God presented them with an option, and He grants us the same one. We can repent, turn away from the sin that destroys our lives and that separates us from God, and we can enter into the Lord’s grace and restoration. God gave us Himself in the person of Jesus in order to permanently complete the return of lost souls to His presence. This sacrifice of self for each of us is God’s greatest demonstration of His steadfast and faithful love for all of humanity. Now we can do something about the warning that the Lord gave to Moses. Now we can turn to Christ for salvation and for healing, and we can also share the truth of God’s mercy, grace, and love with others so that they too can enter into the presence of perfect love.

 

If anyone serves me, he must follow me; and where I am, there will my servant be also. If anyone serves me, the Father will honor him.

John 12: 26

 

It is true that Jesus wanted people to follow Him. Yet, the place that He was going was not clear to the people who heard Him say these words. That lack of understanding was not Jesus’ fault, for He had been talking and teaching about the Father’s plan for what was to be required of Jesus for some time. The disciples just weren’t ready to listen and to truly hear. Yet, at this moment in the journey that God had set the Christ upon, in the little town of Bethsaida just a few miles from Jerusalem and the mount called Golgotha, Jesus says to those who are with Him, “follow me.”

 

These same words echo into our day and over our lives. Jesus speaks to each and everyone of us who respond to His gift of grace, love, and restoration and says the same thing to us. We are to follow. That is not an easy road. It is not a path that is paved with comfort and with universal acceptance.

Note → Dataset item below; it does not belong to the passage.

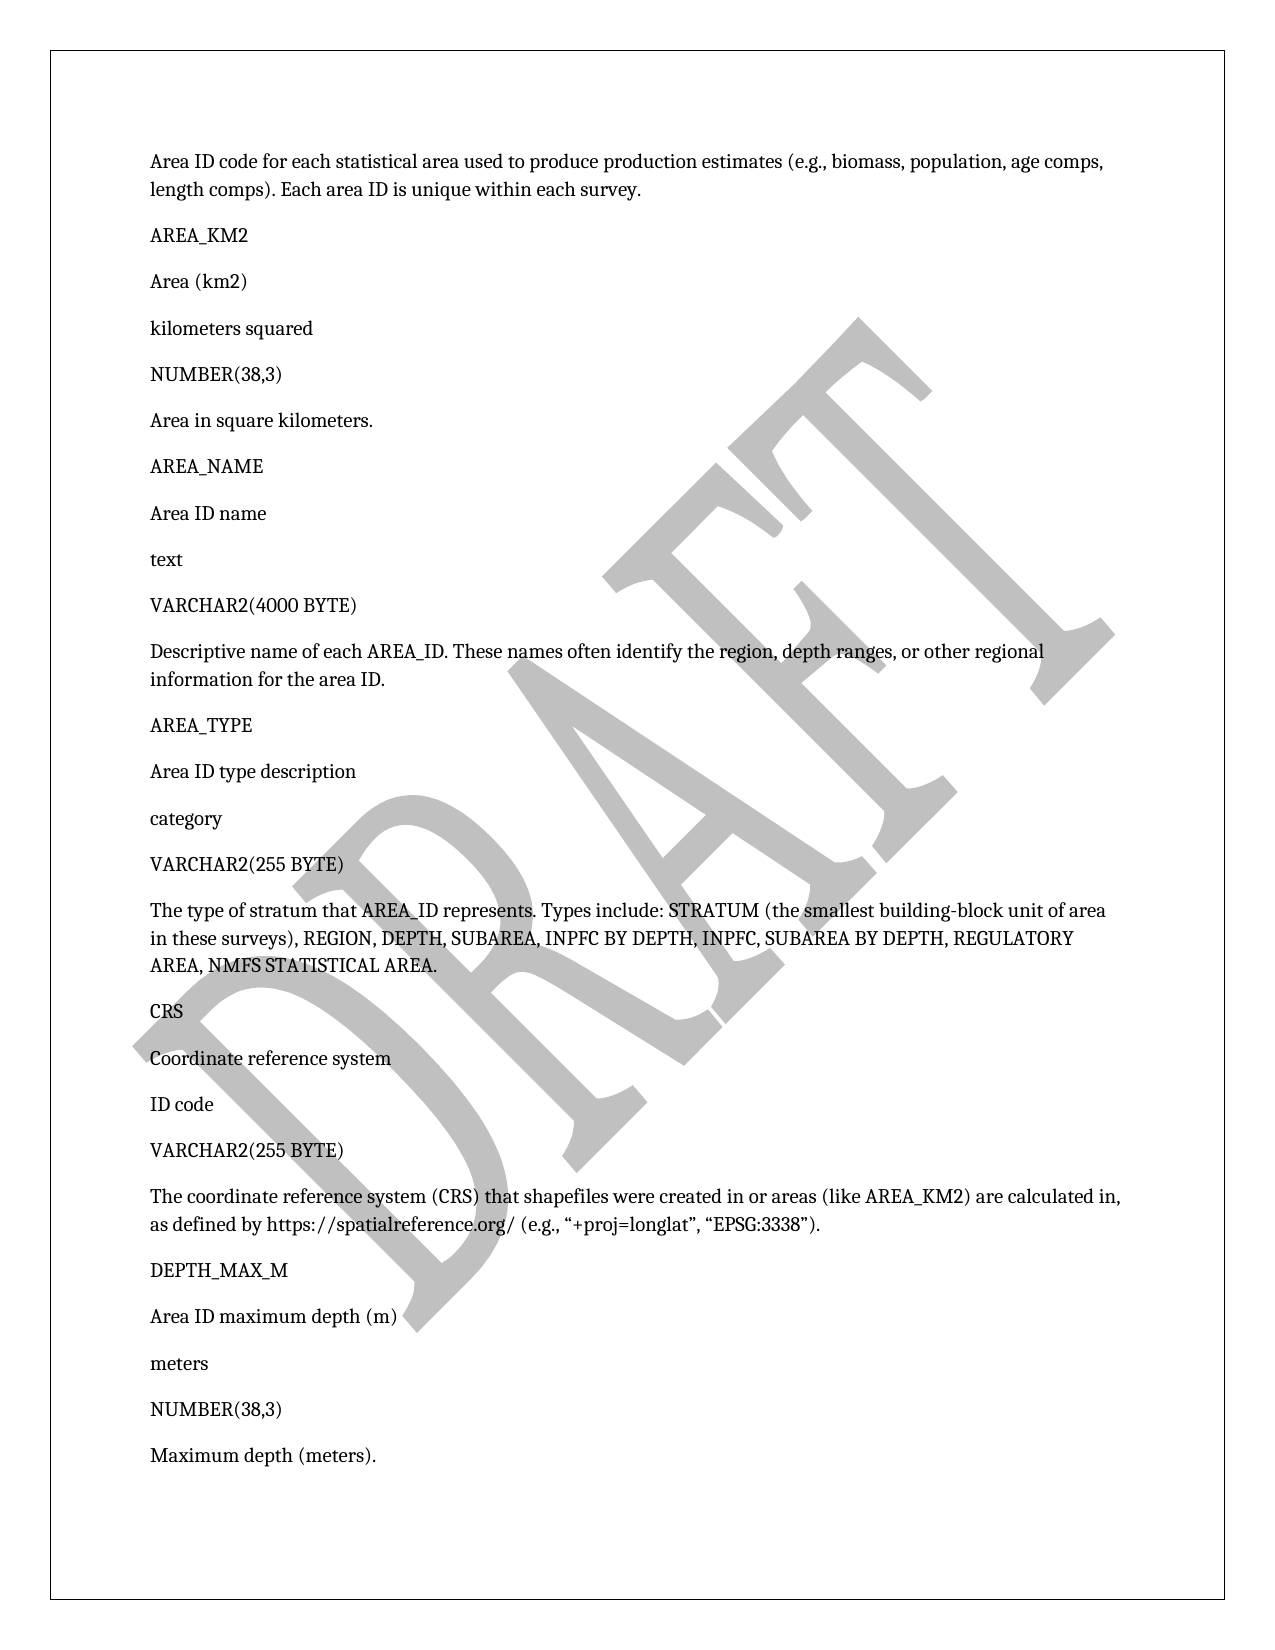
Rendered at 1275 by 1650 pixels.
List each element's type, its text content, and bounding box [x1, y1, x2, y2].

In fact, it seems that in today’s world, acceptance and cultural prominence are far removed from the experience of the Christian life. Perhaps that is actually a good thing, for rejection and animosity are the road that Christ walked. As we encounter this response in our daily lives, we just might be stepping into the footprints of our Lord.

 

So, travel along a path where crowds of adulation and acceptance have suddenly turned into disrespectful and unaccepting nations of skeptics, as seems to be the case in our western cultures, leads me to seek out Christ for His responses to these same experiences. He responded to the world’s anger and aggressive rejection with sadness at their lost condition, with grace and love, and with the diligent and unstoppable zeal of the shepherd who seeks to bring the one lost sheep home to life. This is how I believe that Christ is telling me to respond to my world. This sort of uncompromising love and grace is the result of following Christ all the way to that cross of absolute sacrifice and shame where all of myself is left behind and all of Christ becomes who I am.